• CONSEGNA: Ripeti alla lettera il tratto del brano sulla Strade Bianche Women che si apre con le parole "Seconda. Il livello" e si chiude con "chilometri, a giocarsela.".

Una freccia. Kopecky passa al doppio della velocità Elisa e tutto sommato questa netta differenza riduce il dispiacere. Probabilmente anche se le avesse dato un cambio, il risultato non sarebbe cambiato.

Uno scatto secco a 550 metri dal traguardo e Kopecky mette a segno il bis a Siena. Qui aveva vinto già nel 2022
Uno scatto secco a 550 metri dal traguardo e Kopecky mette a segno il bis a Siena

Tre verdetti

Mentre arrivano le ragazze su Siena torna a scendere la pioggia. Come se non bastasse a complicare le cose di una gara tanto bella, quanto complessa anche nella sua logistica.

Ma a parte questo, la Strade Bianche Women ci ha detto tre cose a nostro avviso inequivocabili.

La prima: Lotte Kopecky è forte, ma non è quella dominatrice mostruosa che ci si aspettava o che abbiamo visto lo scorso anno al mondiale, al Tour e in tante classiche. Perché? Molto probabilmente perché è dimagrita e in salita va più forte, ma inevitabilmente ha perso qualcosa nella sparata. Chiaramente è un’ipotesi, anzi una “vox populi” da circus WorldTour. Ma è un fatto che Lotte sia più scavata in volto.

Seconda. Il livello medio si è alzato e di tanto. Forse è la prima volta che vediamo una corsa femminile tanto dura e tanto combattuta. Erano in molte nel finale, gli ultimi 20-25 chilometri, a giocarsela.

Le classiche voci che “il ciclismo femminile sia in crescita” , oggi hanno trovato una risposta anche sul campo. Una risposta tecnica. Distacchi più piccoli e bagarre: bene così.

Terza. Alla fine c’è sempre lei a tenere alti i colori dell’Italia: Elisa Longo Borghini non manca mai all’appello. Cambiano i percorsi ma la campionessa italiana c’è sempre.

E questo è possibile grazie a grinta, serietà e tanto, tanto lavoro specie dopo una stagione tanto tribolata come quella passata. Lei stessa ha parlato di un grande lavoro di endurance per recuperare le mancanze dell’anno scorso.

• DATI FORNITI:
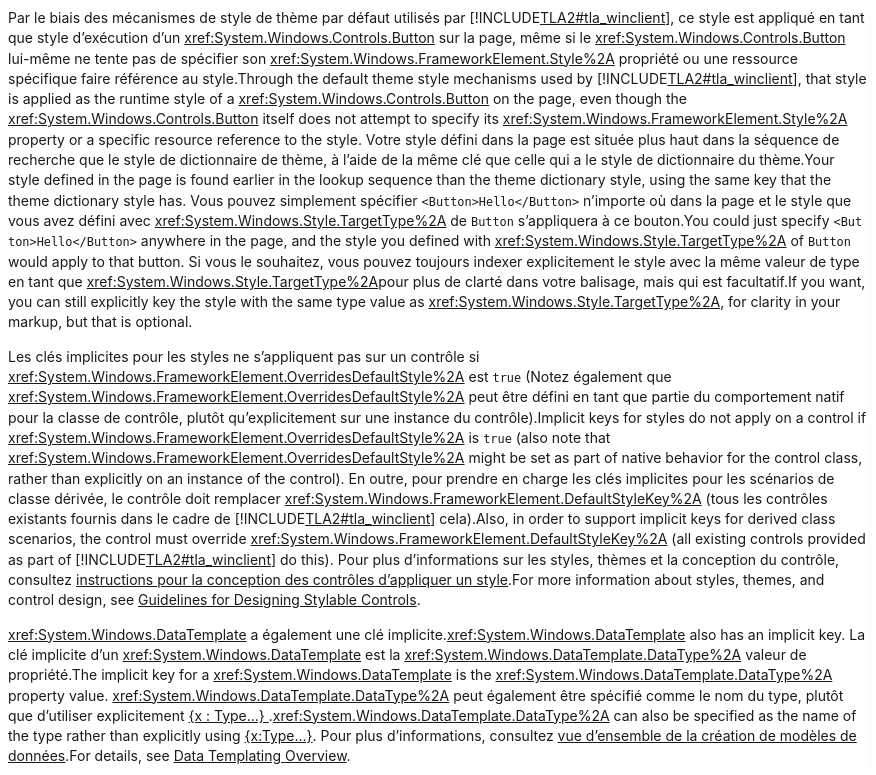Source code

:  <span data-ttu-id="e018d-237">Par le biais des mécanismes de style de thème par défaut utilisés par [!INCLUDE[TLA2#tla_winclient](../../../../includes/tla2sharptla-winclient-md.md)], ce style est appliqué en tant que style d’exécution d’un <xref:System.Windows.Controls.Button> sur la page, même si le <xref:System.Windows.Controls.Button> lui-même ne tente pas de spécifier son <xref:System.Windows.FrameworkElement.Style%2A> propriété ou une ressource spécifique faire référence au style.</span><span class="sxs-lookup"><span data-stu-id="e018d-237">Through the default theme style mechanisms used by [!INCLUDE[TLA2#tla_winclient](../../../../includes/tla2sharptla-winclient-md.md)], that style is applied as the runtime style of a <xref:System.Windows.Controls.Button> on the page, even though the <xref:System.Windows.Controls.Button> itself does not attempt to specify its <xref:System.Windows.FrameworkElement.Style%2A> property or a specific resource reference to the style.</span></span> <span data-ttu-id="e018d-238">Votre style défini dans la page est située plus haut dans la séquence de recherche que le style de dictionnaire de thème, à l’aide de la même clé que celle qui a le style de dictionnaire du thème.</span><span class="sxs-lookup"><span data-stu-id="e018d-238">Your style defined in the page is found earlier in the lookup sequence than the theme dictionary style, using the same key that the theme dictionary style has.</span></span> <span data-ttu-id="e018d-239">Vous pouvez simplement spécifier `<Button>Hello</Button>` n’importe où dans la page et le style que vous avez défini avec <xref:System.Windows.Style.TargetType%2A> de `Button` s’appliquera à ce bouton.</span><span class="sxs-lookup"><span data-stu-id="e018d-239">You could just specify `<Button>Hello</Button>` anywhere in the page, and the style you defined with <xref:System.Windows.Style.TargetType%2A> of `Button` would apply to that button.</span></span> <span data-ttu-id="e018d-240">Si vous le souhaitez, vous pouvez toujours indexer explicitement le style avec la même valeur de type en tant que <xref:System.Windows.Style.TargetType%2A>pour plus de clarté dans votre balisage, mais qui est facultatif.</span><span class="sxs-lookup"><span data-stu-id="e018d-240">If you want, you can still explicitly key the style with the same type value as <xref:System.Windows.Style.TargetType%2A>, for clarity in your markup, but that is optional.</span></span>  
  
 <span data-ttu-id="e018d-241">Les clés implicites pour les styles ne s’appliquent pas sur un contrôle si <xref:System.Windows.FrameworkElement.OverridesDefaultStyle%2A> est `true` (Notez également que <xref:System.Windows.FrameworkElement.OverridesDefaultStyle%2A> peut être défini en tant que partie du comportement natif pour la classe de contrôle, plutôt qu’explicitement sur une instance du contrôle).</span><span class="sxs-lookup"><span data-stu-id="e018d-241">Implicit keys for styles do not apply on a control if <xref:System.Windows.FrameworkElement.OverridesDefaultStyle%2A> is `true` (also note that <xref:System.Windows.FrameworkElement.OverridesDefaultStyle%2A> might be set as part of native behavior for the control class, rather than explicitly on an instance of the control).</span></span> <span data-ttu-id="e018d-242">En outre, pour prendre en charge les clés implicites pour les scénarios de classe dérivée, le contrôle doit remplacer <xref:System.Windows.FrameworkElement.DefaultStyleKey%2A> (tous les contrôles existants fournis dans le cadre de [!INCLUDE[TLA2#tla_winclient](../../../../includes/tla2sharptla-winclient-md.md)] cela).</span><span class="sxs-lookup"><span data-stu-id="e018d-242">Also, in order to support implicit keys for derived class scenarios, the control must override <xref:System.Windows.FrameworkElement.DefaultStyleKey%2A> (all existing controls provided as part of [!INCLUDE[TLA2#tla_winclient](../../../../includes/tla2sharptla-winclient-md.md)] do this).</span></span> <span data-ttu-id="e018d-243">Pour plus d’informations sur les styles, thèmes et la conception du contrôle, consultez [instructions pour la conception des contrôles d’appliquer un style](../controls/guidelines-for-designing-stylable-controls.md).</span><span class="sxs-lookup"><span data-stu-id="e018d-243">For more information about styles, themes, and control design, see [Guidelines for Designing Stylable Controls](../controls/guidelines-for-designing-stylable-controls.md).</span></span>  
  
 <span data-ttu-id="e018d-244"><xref:System.Windows.DataTemplate> a également une clé implicite.</span><span class="sxs-lookup"><span data-stu-id="e018d-244"><xref:System.Windows.DataTemplate> also has an implicit key.</span></span> <span data-ttu-id="e018d-245">La clé implicite d’un <xref:System.Windows.DataTemplate> est la <xref:System.Windows.DataTemplate.DataType%2A> valeur de propriété.</span><span class="sxs-lookup"><span data-stu-id="e018d-245">The implicit key for a <xref:System.Windows.DataTemplate> is the <xref:System.Windows.DataTemplate.DataType%2A> property value.</span></span> <span data-ttu-id="e018d-246"><xref:System.Windows.DataTemplate.DataType%2A> peut également être spécifié comme le nom du type, plutôt que d’utiliser explicitement [{x : Type...} ](../../xaml-services/x-type-markup-extension.md).</span><span class="sxs-lookup"><span data-stu-id="e018d-246"><xref:System.Windows.DataTemplate.DataType%2A> can also be specified as the name of the type rather than explicitly using [{x:Type...}](../../xaml-services/x-type-markup-extension.md).</span></span> <span data-ttu-id="e018d-247">Pour plus d’informations, consultez [vue d’ensemble de la création de modèles de données](../data/data-templating-overview.md).</span><span class="sxs-lookup"><span data-stu-id="e018d-247">For details, see [Data Templating Overview](../data/data-templating-overview.md).</span></span>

• ESERCIZIO SVOLTO:
Seconda. Il livello medio si è alzato e di tanto. Forse è la prima volta che vediamo una corsa femminile tanto dura e tanto combattuta. Erano in molte nel finale, gli ultimi 20-25 chilometri, a giocarsela.